This may cause the traffic queue beyond the car. The fitness sharing allows the degree of these cars to be added to the node of the parked vehicle.
[0020] Super nodes are the ones that belong to the tail of the degree distribution.
[0021] If the fitness sharing results in creating a supernode, then it would be a critical point for traffic planning. The supernodes created in this way are called Entangled Supernodes.
[0022] Those skilled in the art will appreciate that once the statistical profile of the degree distribution is known, then we generally plot the degree probability distribution on a logarithmic scale. [1] [0023] The slope of the logarithm graph is the exponent y of the power function.
[0024] The exponent power of y is a fine-tuning parameter. The smaller the value of y, the more appearance of supernodes, and therefore the increase in value of the clustering coefficient of the traffic network. Our algorithm exploits the local clustering knowledge to find the optimal routing strategy for the traffic assignment.
[0025] With the fitness of the supernode, the traffic light would be synchronized to change the fitness at a local level.
[0026] Clustering coefficient is a measure of how many clustered subgraphs of three nodes (triangles) in the corresponding map generalization is present. It is a measure of the local structural order within the network. [0027] We can measure the clustering coefficient by the following algorithm: [0028] Find the car park capacity of each node i (ci).
[0029] Find the parking occupancy within each green signal phase for each node I (pi).
[0030] Calculate pi/ci for each node i.
[0031] Count the number of vehicles around the intersection with a red signal.
[0032] Calculate the maximum mean traffic queue at peak time for each intersection.
[0033] Calculate the local clustering coefficient for the intersection.
[0034] Calculate the average global clustering for the entire network.

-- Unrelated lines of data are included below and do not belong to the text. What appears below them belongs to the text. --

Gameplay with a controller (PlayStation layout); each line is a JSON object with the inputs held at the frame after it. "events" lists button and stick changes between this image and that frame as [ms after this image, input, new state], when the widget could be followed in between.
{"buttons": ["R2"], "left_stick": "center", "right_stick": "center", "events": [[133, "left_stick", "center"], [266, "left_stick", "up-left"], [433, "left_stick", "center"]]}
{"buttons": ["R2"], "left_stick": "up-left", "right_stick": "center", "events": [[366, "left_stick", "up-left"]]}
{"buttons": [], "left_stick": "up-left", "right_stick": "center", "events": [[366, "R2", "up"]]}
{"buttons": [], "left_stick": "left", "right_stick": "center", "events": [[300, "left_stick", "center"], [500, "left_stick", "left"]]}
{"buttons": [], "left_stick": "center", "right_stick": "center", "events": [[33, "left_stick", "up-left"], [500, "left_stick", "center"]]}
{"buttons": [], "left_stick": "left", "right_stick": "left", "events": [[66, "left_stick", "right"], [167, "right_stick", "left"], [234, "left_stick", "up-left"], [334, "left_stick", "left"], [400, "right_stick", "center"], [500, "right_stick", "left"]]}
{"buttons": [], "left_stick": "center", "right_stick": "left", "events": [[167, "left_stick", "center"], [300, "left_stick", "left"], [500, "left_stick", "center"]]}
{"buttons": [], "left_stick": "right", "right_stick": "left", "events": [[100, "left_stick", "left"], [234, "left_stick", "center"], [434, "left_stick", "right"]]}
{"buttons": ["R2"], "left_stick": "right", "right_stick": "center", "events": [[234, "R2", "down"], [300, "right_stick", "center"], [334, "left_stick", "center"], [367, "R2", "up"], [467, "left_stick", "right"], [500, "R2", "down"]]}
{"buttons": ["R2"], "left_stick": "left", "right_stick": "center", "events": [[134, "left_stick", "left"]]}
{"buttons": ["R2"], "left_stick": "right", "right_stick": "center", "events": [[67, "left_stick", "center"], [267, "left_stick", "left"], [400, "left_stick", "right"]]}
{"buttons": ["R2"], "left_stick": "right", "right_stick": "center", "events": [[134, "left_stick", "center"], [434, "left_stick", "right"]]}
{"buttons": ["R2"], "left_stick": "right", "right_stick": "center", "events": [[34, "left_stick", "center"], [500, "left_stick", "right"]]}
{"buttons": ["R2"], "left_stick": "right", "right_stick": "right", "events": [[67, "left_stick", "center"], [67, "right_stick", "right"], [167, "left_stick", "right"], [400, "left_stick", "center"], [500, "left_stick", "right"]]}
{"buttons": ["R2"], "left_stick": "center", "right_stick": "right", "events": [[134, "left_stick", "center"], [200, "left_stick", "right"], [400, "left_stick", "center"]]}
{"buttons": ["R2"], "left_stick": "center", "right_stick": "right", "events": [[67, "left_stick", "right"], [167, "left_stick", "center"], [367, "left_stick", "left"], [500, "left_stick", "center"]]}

[0035] Scale free networks provide an extremely efficient transport system, as vehicles can easily navigate within the network, through directing their flow toward the supernode or away from it.
[0036] The charactering properties of the scale free network create the boundary conditions in which one can optimise the minimum green time interval or the cycle length.
[0037] Optimisation Problem [0038] The achievement of small-world behavior is related to average path length L and the global clustering coefficient C. The average path length measures the efficiency of the network. It is defined as being the average number of links in the shortest path between any pair of nodes within a network [0039] The real traffic network has a limited number of main roads with longrange connections. The network should be designed in a way that it has the smallest possible average path length. [0040]. A sample distribution of the nodes will combine to form the basis of a basic network that then joins to create local clusters with a selective choice of links. In statistical mechanics, this corresponds to the selection of the particles within the energy levels.
[0041] Our optimization strategy is to group the nodes within the network into basic structures called Network Atomic Spectra. The network atomic spectra contains a given number of nodes with a distinct pattern with regard to their fitness distribution and their degrees distribution when centered around supernodes. Within each seed is also at least a traffic signal. An example of such configuration is the Marion Shopping Center in Adelaide, South Australia. It is a supernode attracting a significant number of vehicles. The neighborhood around the center provides a connected subnet of shortcuts in which L is smallest as the minimum value.
[0042] The atomic spectra unit classification then serve as a basis of our generalisation method.
[0043] The key idea of our solution is to increase the number of triangles for each node, while keeping the degree of each node unchanged for the given target y.
That may include reducing the maximum green time interval around the super nodes. This affects the route and short path selection.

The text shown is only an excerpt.